Assigned task:
Without leaving out a single line, restate the entries below exactly.

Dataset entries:
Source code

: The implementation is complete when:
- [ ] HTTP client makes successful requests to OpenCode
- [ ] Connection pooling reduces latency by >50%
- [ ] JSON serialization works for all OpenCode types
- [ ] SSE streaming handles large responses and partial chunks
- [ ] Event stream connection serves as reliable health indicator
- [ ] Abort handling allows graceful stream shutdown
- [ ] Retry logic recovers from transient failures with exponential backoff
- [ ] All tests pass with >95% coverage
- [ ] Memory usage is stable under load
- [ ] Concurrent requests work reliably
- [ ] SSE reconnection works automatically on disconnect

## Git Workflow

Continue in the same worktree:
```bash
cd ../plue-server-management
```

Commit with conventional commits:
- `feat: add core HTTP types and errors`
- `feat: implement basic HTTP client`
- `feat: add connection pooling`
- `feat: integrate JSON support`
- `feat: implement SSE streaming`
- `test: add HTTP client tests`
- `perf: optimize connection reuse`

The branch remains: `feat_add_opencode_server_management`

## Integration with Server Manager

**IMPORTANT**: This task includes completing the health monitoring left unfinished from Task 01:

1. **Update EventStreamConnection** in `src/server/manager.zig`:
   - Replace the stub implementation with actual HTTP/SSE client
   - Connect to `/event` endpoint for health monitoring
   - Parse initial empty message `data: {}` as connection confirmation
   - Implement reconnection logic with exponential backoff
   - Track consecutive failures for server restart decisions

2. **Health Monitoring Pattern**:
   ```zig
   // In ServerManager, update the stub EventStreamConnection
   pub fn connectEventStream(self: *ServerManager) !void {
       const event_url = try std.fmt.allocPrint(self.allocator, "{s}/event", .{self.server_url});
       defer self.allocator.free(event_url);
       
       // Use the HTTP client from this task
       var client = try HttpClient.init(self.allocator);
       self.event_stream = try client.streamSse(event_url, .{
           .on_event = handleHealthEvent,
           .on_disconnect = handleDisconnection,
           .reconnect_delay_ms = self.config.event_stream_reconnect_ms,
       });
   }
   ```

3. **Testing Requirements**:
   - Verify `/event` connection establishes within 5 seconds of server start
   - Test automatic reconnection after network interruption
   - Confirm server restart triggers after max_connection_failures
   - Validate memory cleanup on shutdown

Answer space:
Source code

: The implementation is complete when:
- [ ] HTTP client makes successful requests to OpenCode
- [ ] Connection pooling reduces latency by >50%
- [ ] JSON serialization works for all OpenCode types
- [ ] SSE streaming handles large responses and partial chunks
- [ ] Event stream connection serves as reliable health indicator
- [ ] Abort handling allows graceful stream shutdown
- [ ] Retry logic recovers from transient failures with exponential backoff
- [ ] All tests pass with >95% coverage
- [ ] Memory usage is stable under load
- [ ] Concurrent requests work reliably
- [ ] SSE reconnection works automatically on disconnect

## Git Workflow

Continue in the same worktree:
```bash
cd ../plue-server-management
```

Commit with conventional commits:
- `feat: add core HTTP types and errors`
- `feat: implement basic HTTP client`
- `feat: add connection pooling`
- `feat: integrate JSON support`
- `feat: implement SSE streaming`
- `test: add HTTP client tests`
- `perf: optimize connection reuse`

The branch remains: `feat_add_opencode_server_management`

## Integration with Server Manager

**IMPORTANT**: This task includes completing the health monitoring left unfinished from Task 01:

1. **Update EventStreamConnection** in `src/server/manager.zig`:
   - Replace the stub implementation with actual HTTP/SSE client
   - Connect to `/event` endpoint for health monitoring
   - Parse initial empty message `data: {}` as connection confirmation
   - Implement reconnection logic with exponential backoff
   - Track consecutive failures for server restart decisions

2. **Health Monitoring Pattern**:
   ```zig
   // In ServerManager, update the stub EventStreamConnection
   pub fn connectEventStream(self: *ServerManager) !void {
       const event_url = try std.fmt.allocPrint(self.allocator, "{s}/event", .{self.server_url});
       defer self.allocator.free(event_url);
       
       // Use the HTTP client from this task
       var client = try HttpClient.init(self.allocator);
       self.event_stream = try client.streamSse(event_url, .{
           .on_event = handleHealthEvent,
           .on_disconnect = handleDisconnection,
           .reconnect_delay_ms = self.config.event_stream_reconnect_ms,
       });
   }
   ```

3. **Testing Requirements**:
   - Verify `/event` connection establishes within 5 seconds of server start
   - Test automatic reconnection after network interruption
   - Confirm server restart triggers after max_connection_failures
   - Validate memory cleanup on shutdown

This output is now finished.